:: Task details ::
The records are to be repeated exactly, and any images in them are to be dropped.

· · · ·

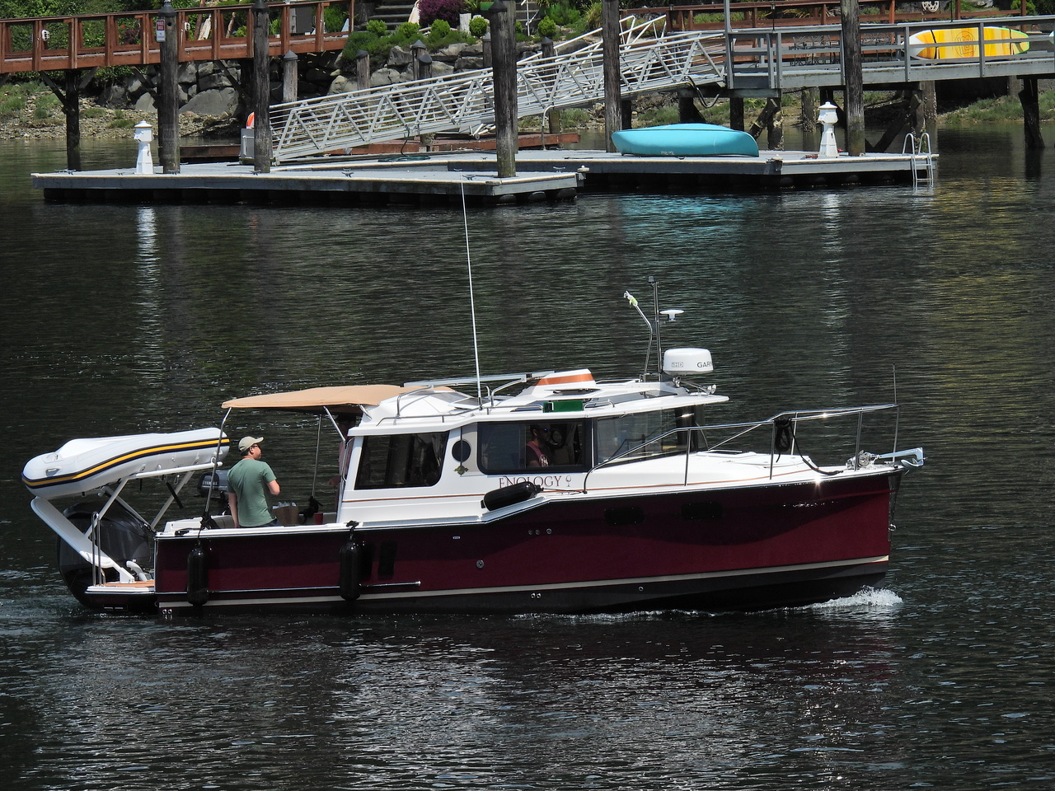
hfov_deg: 5.2
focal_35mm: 380
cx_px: 528
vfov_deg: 3.9
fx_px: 11581
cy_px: 396
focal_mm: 67.8
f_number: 5
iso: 100
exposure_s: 1/1600
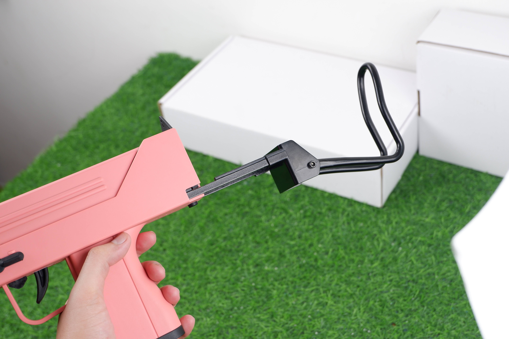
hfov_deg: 41.9
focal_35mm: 47
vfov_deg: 28.6
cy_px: 170
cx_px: 254
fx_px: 664
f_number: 4.7
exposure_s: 1/60
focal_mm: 31.4
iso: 200
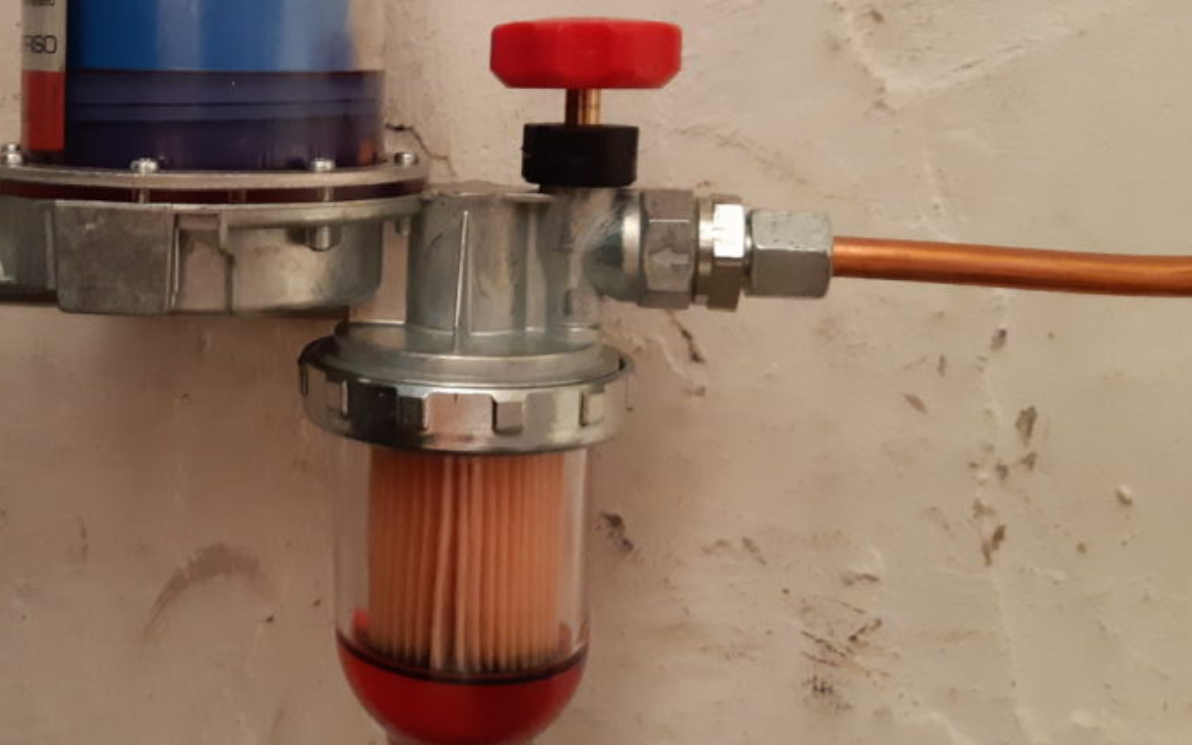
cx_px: 309
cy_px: 224
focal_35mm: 42
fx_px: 1364
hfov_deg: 45.7
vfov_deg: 30.2
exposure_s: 1/25
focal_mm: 3.93
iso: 500
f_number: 1.7
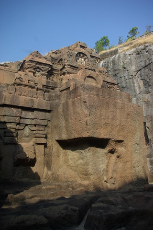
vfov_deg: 67.4
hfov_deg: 47.9
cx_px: 76
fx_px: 172
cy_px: 115
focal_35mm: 27
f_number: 5.6
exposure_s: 1/90
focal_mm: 18
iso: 100
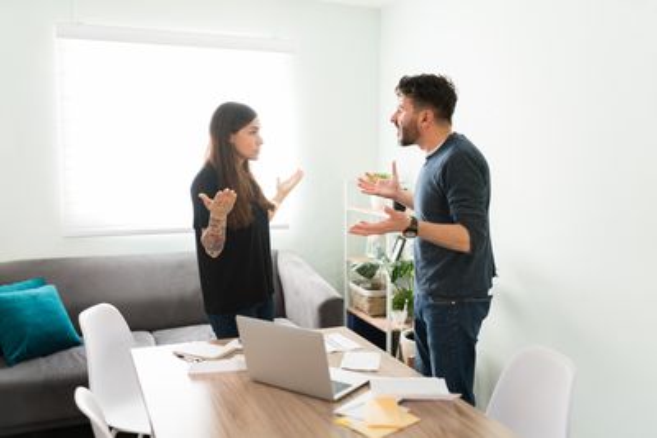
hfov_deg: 54.4
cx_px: 328
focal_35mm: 35
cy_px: 219
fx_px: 639
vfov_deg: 37.9
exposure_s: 1/160
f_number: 1.8
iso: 400
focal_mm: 35
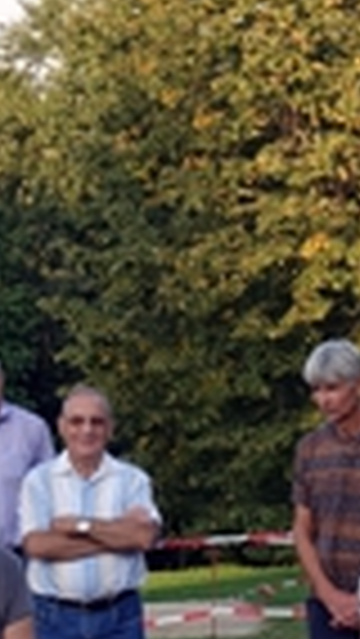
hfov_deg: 6.7
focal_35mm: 177
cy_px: 560
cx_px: 626
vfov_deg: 12.1
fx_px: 3000
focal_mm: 11.03
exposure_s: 1/250
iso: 100
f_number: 3.2
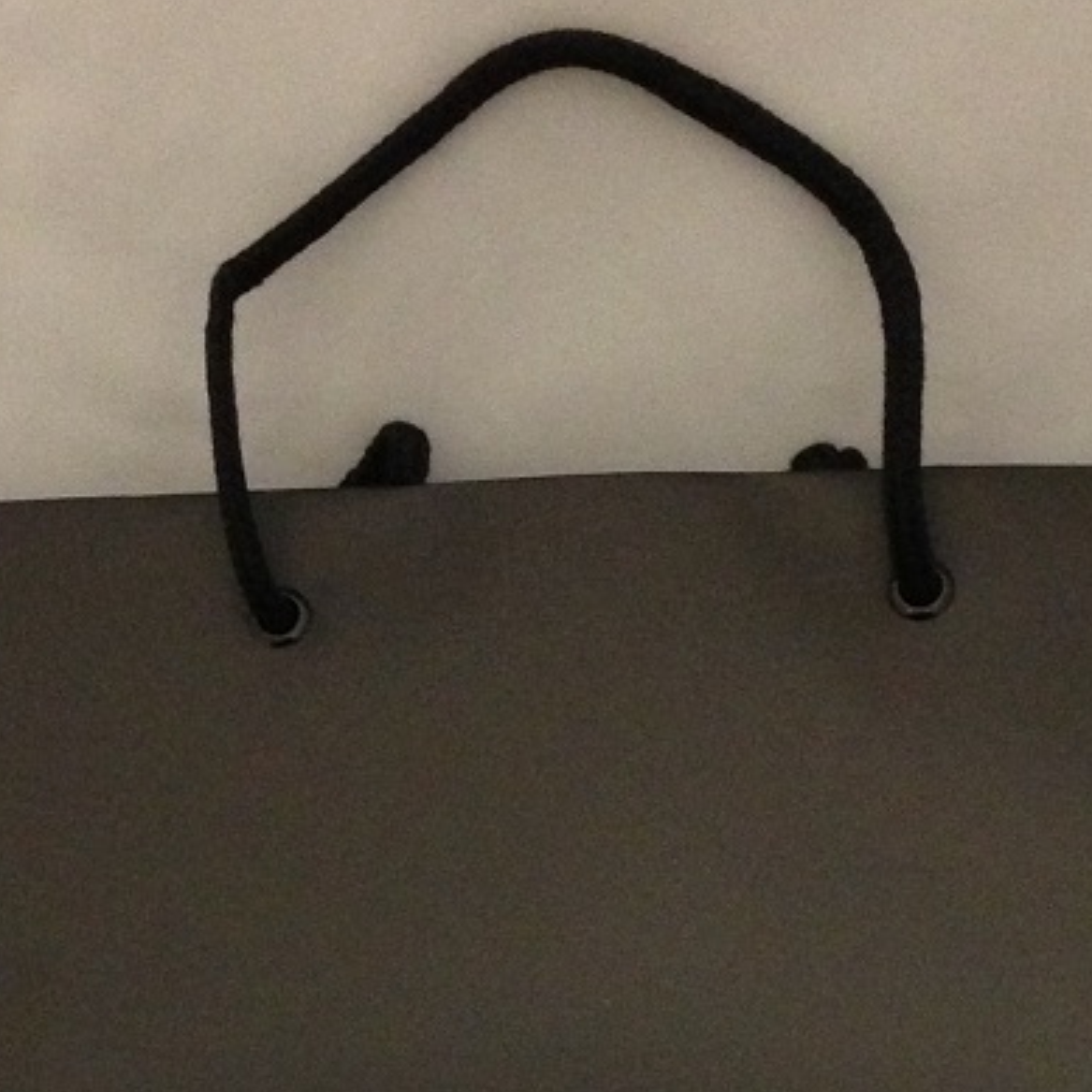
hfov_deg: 17.4
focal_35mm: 100
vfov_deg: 16.6
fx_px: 3569
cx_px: 508
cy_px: 1360
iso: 320
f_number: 2.4
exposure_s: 1/20
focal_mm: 4.13
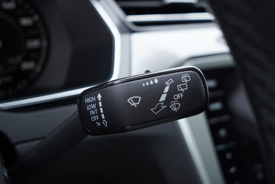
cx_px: 141
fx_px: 290
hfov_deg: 50.7
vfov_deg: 35.1
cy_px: 93
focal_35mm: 38
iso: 200
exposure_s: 1/40
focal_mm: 24
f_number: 2.8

· · · ·

:: Response area ::
hfov_deg: 5.2
focal_35mm: 380
cx_px: 528
vfov_deg: 3.9
fx_px: 11581
cy_px: 396
focal_mm: 67.8
f_number: 5
iso: 100
exposure_s: 1/1600
hfov_deg: 41.9
focal_35mm: 47
vfov_deg: 28.6
cy_px: 170
cx_px: 254
fx_px: 664
f_number: 4.7
exposure_s: 1/60
focal_mm: 31.4
iso: 200
cx_px: 309
cy_px: 224
focal_35mm: 42
fx_px: 1364
hfov_deg: 45.7
vfov_deg: 30.2
exposure_s: 1/25
focal_mm: 3.93
iso: 500
f_number: 1.7
vfov_deg: 67.4
hfov_deg: 47.9
cx_px: 76
fx_px: 172
cy_px: 115
focal_35mm: 27
f_number: 5.6
exposure_s: 1/90
focal_mm: 18
iso: 100
hfov_deg: 54.4
cx_px: 328
focal_35mm: 35
cy_px: 219
fx_px: 639
vfov_deg: 37.9
exposure_s: 1/160
f_number: 1.8
iso: 400
focal_mm: 35
hfov_deg: 6.7
focal_35mm: 177
cy_px: 560
cx_px: 626
vfov_deg: 12.1
fx_px: 3000
focal_mm: 11.03
exposure_s: 1/250
iso: 100
f_number: 3.2
hfov_deg: 17.4
focal_35mm: 100
vfov_deg: 16.6
fx_px: 3569
cx_px: 508
cy_px: 1360
iso: 320
f_number: 2.4
exposure_s: 1/20
focal_mm: 4.13
cx_px: 141
fx_px: 290
hfov_deg: 50.7
vfov_deg: 35.1
cy_px: 93
focal_35mm: 38
iso: 200
exposure_s: 1/40
focal_mm: 24
f_number: 2.8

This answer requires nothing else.